Okechukwu Nnodim and Ife Ogunfuwa
The two major electricity unions in Nigeria’s power sector on Friday opposed the Federal Government’s decision to provide N39bn loan to power distribution companies for the provision of meters to customers across the country.
The Trade Union Congress of Nigeria has also opposed the proposed increment in minimum wage in selected government agencies.
The National Union of Electricity Employees and the Senior Staff Association of Electricity and Allied Companies disclosed this at an event organised by the Abuja Electricity Distribution Company for the signing of the AEDC staff conditions of service between the Disco and the unions in Abuja.
The Minister of Power, Works and Housing, Babatunde Fashola, had during the recent 18th power sector stakeholders’ meeting, announced that the N39bn loan would enable power distribution companies to procure meters to reduce the huge metering gap in Nigeria.

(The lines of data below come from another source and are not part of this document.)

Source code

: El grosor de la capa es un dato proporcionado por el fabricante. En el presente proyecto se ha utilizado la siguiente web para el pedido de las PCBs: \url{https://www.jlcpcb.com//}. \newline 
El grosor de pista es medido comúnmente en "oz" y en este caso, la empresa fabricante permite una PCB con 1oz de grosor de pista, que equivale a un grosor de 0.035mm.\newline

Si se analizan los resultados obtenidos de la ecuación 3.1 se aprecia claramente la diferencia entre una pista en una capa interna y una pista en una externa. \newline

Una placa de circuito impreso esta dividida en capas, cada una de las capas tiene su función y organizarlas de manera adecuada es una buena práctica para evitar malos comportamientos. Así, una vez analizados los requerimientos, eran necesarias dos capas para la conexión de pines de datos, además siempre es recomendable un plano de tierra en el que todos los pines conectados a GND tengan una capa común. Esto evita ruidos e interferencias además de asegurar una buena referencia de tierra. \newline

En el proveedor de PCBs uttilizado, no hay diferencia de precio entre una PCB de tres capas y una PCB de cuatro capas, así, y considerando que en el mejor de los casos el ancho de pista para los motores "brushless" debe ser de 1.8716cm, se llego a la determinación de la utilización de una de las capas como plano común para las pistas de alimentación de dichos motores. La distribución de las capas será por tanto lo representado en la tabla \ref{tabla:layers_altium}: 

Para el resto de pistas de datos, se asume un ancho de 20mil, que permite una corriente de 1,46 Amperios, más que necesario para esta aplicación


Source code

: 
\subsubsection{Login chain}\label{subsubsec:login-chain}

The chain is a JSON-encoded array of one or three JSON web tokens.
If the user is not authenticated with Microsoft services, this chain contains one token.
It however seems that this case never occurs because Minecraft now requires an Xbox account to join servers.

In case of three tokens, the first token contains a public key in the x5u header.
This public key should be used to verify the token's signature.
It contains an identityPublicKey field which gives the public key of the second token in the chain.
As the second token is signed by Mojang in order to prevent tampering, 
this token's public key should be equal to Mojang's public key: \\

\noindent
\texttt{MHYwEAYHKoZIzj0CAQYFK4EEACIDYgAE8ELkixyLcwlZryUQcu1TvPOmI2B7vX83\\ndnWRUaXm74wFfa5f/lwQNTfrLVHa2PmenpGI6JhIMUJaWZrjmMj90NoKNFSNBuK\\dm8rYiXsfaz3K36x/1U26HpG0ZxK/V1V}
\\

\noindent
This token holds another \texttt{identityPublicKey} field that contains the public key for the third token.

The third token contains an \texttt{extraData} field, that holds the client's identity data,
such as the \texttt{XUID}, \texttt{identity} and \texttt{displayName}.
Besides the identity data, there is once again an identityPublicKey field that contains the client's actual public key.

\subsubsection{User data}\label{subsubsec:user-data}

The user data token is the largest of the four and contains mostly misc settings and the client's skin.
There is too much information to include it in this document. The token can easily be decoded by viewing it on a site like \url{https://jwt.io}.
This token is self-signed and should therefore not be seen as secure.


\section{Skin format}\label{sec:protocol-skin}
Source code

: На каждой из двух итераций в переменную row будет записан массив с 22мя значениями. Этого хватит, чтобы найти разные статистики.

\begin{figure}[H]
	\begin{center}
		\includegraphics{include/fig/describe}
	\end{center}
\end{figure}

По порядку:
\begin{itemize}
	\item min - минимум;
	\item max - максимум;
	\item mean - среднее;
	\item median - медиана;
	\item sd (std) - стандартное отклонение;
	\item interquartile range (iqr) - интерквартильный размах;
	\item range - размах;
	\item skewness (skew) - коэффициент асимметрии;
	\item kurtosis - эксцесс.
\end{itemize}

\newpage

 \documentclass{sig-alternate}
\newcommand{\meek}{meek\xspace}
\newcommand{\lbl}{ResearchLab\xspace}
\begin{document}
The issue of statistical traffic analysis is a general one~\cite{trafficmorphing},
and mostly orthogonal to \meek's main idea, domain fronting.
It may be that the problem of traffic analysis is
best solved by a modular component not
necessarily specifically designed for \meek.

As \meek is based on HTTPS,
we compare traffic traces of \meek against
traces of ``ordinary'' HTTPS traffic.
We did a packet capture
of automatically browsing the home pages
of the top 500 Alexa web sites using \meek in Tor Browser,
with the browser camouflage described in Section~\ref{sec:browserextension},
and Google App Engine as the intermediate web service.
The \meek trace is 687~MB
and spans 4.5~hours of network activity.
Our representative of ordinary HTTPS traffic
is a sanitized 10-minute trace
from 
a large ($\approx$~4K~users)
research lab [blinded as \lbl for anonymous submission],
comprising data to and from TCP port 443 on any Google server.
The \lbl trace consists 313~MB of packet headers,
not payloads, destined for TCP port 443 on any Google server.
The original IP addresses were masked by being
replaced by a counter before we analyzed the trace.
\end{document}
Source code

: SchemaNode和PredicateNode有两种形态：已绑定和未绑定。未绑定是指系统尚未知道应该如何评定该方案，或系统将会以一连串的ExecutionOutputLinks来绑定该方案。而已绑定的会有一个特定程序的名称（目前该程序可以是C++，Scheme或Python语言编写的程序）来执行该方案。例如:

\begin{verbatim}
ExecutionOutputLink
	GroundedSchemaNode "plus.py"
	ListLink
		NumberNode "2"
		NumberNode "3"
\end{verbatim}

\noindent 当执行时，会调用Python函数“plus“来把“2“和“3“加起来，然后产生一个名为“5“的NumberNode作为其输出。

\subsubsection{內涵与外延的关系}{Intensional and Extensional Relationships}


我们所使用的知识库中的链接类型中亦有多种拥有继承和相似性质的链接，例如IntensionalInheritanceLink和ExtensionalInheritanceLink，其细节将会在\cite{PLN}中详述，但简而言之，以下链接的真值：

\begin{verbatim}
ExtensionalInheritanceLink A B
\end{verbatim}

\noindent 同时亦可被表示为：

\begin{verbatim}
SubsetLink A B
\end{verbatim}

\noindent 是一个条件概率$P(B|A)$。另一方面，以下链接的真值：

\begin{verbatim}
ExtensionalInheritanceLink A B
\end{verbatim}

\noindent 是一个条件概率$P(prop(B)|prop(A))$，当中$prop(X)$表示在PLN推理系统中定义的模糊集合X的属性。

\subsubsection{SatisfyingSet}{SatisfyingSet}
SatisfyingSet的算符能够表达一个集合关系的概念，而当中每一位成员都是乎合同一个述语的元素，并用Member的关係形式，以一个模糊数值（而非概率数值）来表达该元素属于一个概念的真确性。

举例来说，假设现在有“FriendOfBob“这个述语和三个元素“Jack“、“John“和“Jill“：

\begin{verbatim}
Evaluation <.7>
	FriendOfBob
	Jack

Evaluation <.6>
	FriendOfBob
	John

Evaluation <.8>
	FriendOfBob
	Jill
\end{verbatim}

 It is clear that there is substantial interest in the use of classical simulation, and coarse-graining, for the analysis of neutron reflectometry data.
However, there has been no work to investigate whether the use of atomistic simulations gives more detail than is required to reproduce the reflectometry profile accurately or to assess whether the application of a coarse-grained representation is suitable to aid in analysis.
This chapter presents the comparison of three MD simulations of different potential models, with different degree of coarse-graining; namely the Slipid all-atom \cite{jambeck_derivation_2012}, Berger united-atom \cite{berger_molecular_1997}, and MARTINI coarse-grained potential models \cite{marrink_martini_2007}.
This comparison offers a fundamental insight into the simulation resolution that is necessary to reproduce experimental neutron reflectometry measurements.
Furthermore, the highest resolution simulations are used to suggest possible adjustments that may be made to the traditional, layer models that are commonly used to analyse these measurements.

But after accepting to sign the staff conditions of service agreement with the AEDC, the General Secretary, NUEE, Joe Ajaero, asked the AEDC’s Managing Director, Ernest Mupwaya, if it was right for the Federal Government to provide funds to power firms after selling out the companies to private investors.
Ajearo stated that NUEE was not in support of the N701bn intervention fund being provided by the Federal Government to power generation companies, adding that the union was also against the move by government to provide N39bn financial support to distribution firms for meter procurement.
“If after four years of running as private companies you (power firms) are still looking for bail-out funds or loans, then I think there is a problem, because it shouldn’t be so,” he said.
The President-General, SSAEAC, Chris Okonkwo, who also signed the AEDC staff condition of service agreement on behalf of his group, stated that the association would oppose the use of public funds for the support of power companies that had yet to deliver satisfactorily, four years after they were privatised.
“Labour will not accept the borrowing of N39bn by the Federal Government to Discos for the procurement of meters. We raised this issue at the Trade Union Congress meeting and we advice you (Discos) to start looking for alternatives,” he said.
In a communiqué at the end of its National Executive Council meeting in Lagos on Friday, the TUC said selective implementation of wage increase of Nigerian workers was retrogressive and unacceptable.
The communiqué by the President, TUC, Bobboi Kaigama and General Secretary of the union, Musa Lawal, called for a holistic approach to wage increase and the retention of minimum wage on the exclusive list.